I’m a Cannes Film Festival Attendee Going on Minute 15 of this Standing Ovation
Please stop.
Let me start by saying I know I’m so lucky to be attending the 76th annual Cannes Film Festival. I’ve had the chance to meet some of my favorite celebrities and stroll along the French Riviera. That being said, I’m on minute 15 of this standing ovation, and I’m ready to hightail it back to Akron, Ohio.
I can’t even remember what movie we’re clapping for, something sad with either Tilda Swinton or Cate Blanchett. I don’t think anyone remembers. The reporter next to me fell asleep during the third act and only woke up because everyone was applauding.
People don’t realize how long 15 minutes of standing and clapping really is.
I can’t remember what it’s like for my hands not to be stinging. My knees are weak, Palme d’Ors are sweaty.
People forget that celebrities sweat too, and when you pack them all into a movie theatre in the heat of May, things start to smell. John Travolta brought a barber in to shave his head mid-applause. The barber came and went in 10 minutes, and John never stopped clapping.
You’re probably wondering, why don’t I just stop applauding? I can’t. I’m sitting three rows behind the director, and he keeps nervously glancing over his shoulder to see if people are still clapping. Plus, I moved to sit down at minute 12 and got a death stare from Stellan Skarsgard.
The crowd here stands as one, thinks as one, claps as one. You can’t stop until everyone stops or you’ll be ostracized for the rest of the festival. I whisper-complained I was tired to Dylan Sprouse’s wife, and she rolled her eyes at me.

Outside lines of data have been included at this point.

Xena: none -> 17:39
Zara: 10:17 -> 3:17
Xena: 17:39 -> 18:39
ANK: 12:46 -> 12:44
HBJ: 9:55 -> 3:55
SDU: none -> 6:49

People must train for this. They must squeeze those grip things and build up calluses on their fingers. I imagine they punch punching bags to build up hand strength and stare at themselves in the mirror saying, “This is the Cannes Festival, not the Cannes not Festival.”
The worst part of it is that I don’t know when the applause will stop. It could be 5 minutes; it could be 10 minutes. The longest standing ovation on record was Pan’s Labyrinth, and even that one only ended because someone in the audience completed the Faun’s three tasks and opened a mystical portal to the underworld.

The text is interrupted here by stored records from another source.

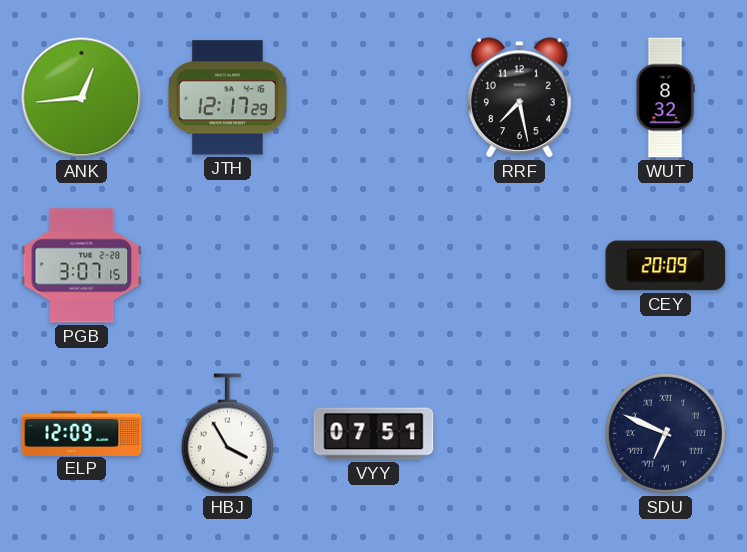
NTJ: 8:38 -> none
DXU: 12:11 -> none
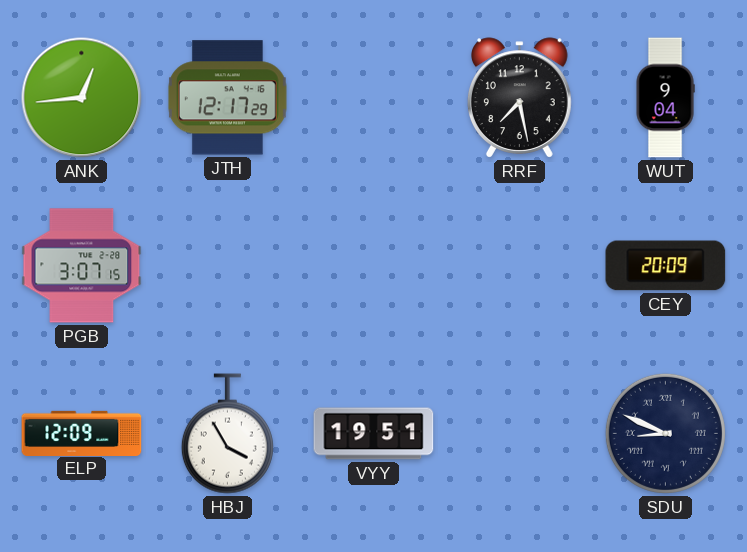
WUT: 8:32 -> 9:04
VYY: 07:51 -> 19:51
SDU: 6:49 -> 8:49
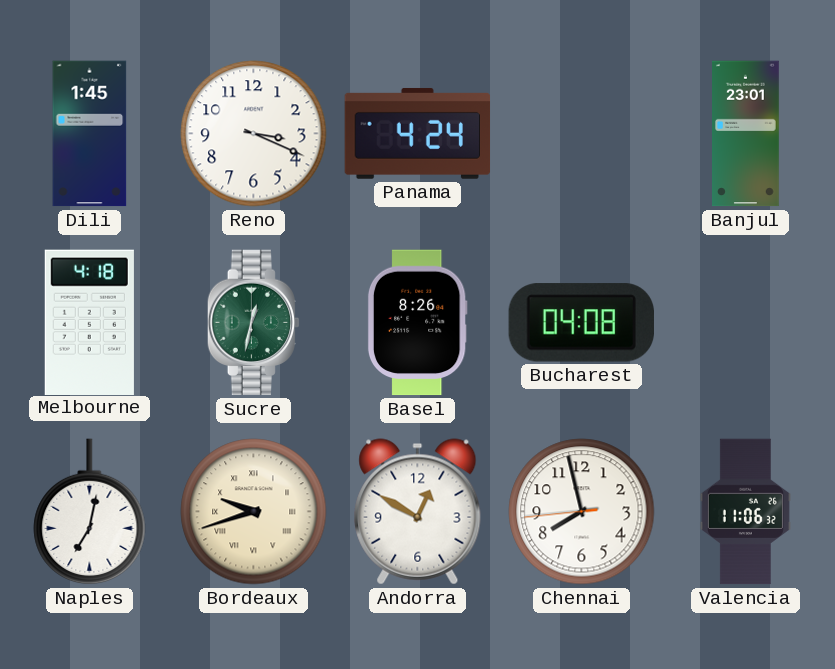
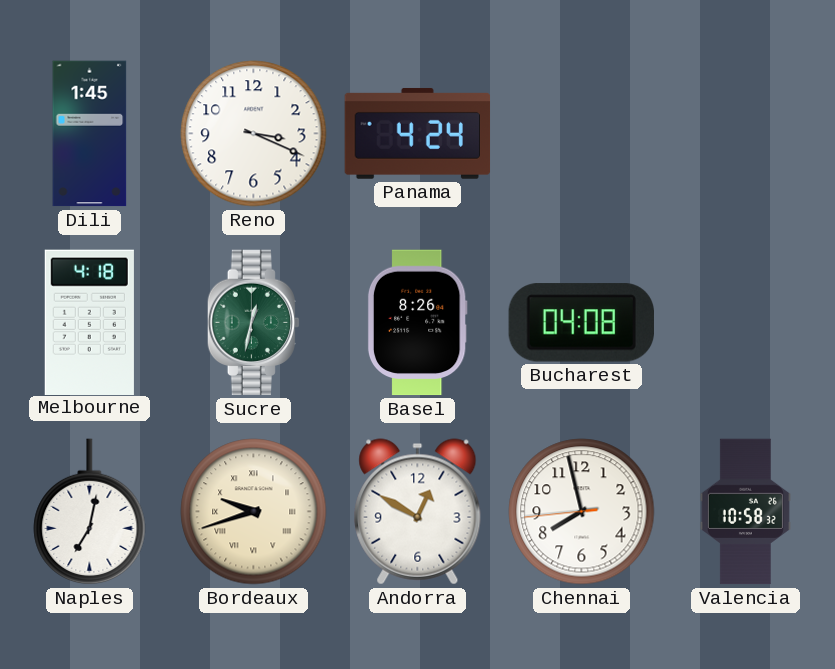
Banjul: 23:01 -> none
Valencia: 11:06 -> 10:58
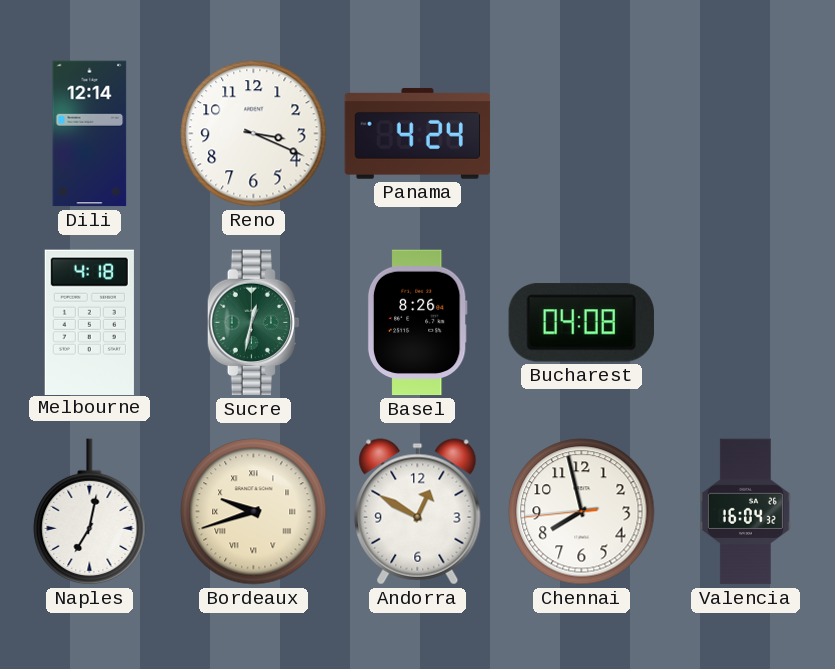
Dili: 1:45 -> 12:14
Valencia: 10:58 -> 16:04
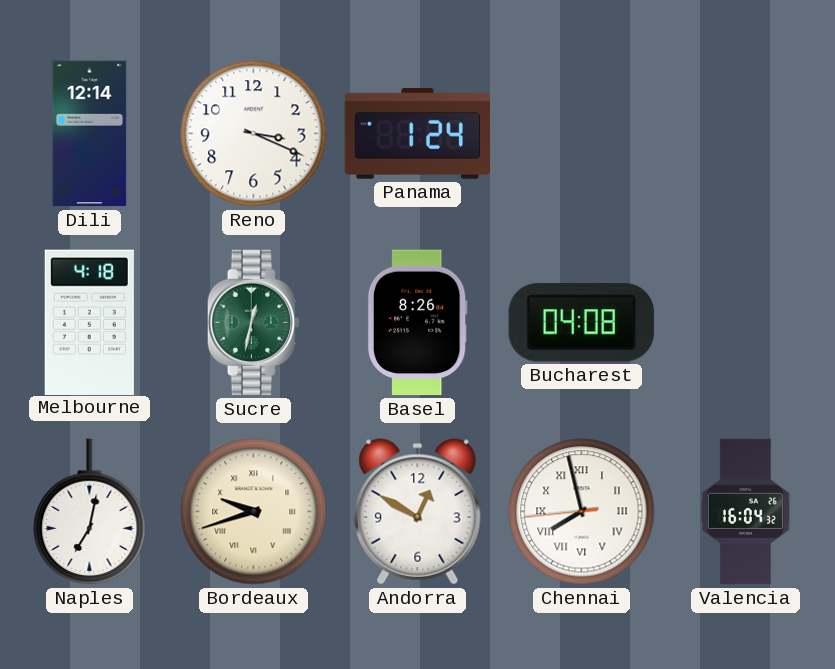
Panama: 4:24 -> 1:24
Chennai numerals: Arabic -> Roman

I may be here clapping forever. Headlines will splash across news sites “Movie Earns Infinite Applause at Cannes Film Festival.” Speaking of which, Hollywood Reporter, do we really need all that applause coverage? Shouldn’t you be getting back to weighing the pros and cons of AI or ranking which Stranger Things kid aged the best?
Oh, wait, Demi Moore just sat down! And there goes Julianne! The Moore’s have said no more. The ripple effect moves through the crowd as everyone sits around me.
An announcer walks on stage and clears her throat. “Due to the length of that standing ovation, we have to skip over the scheduled 20-minute break between movies. Now please stand and join me in applause for our next film!”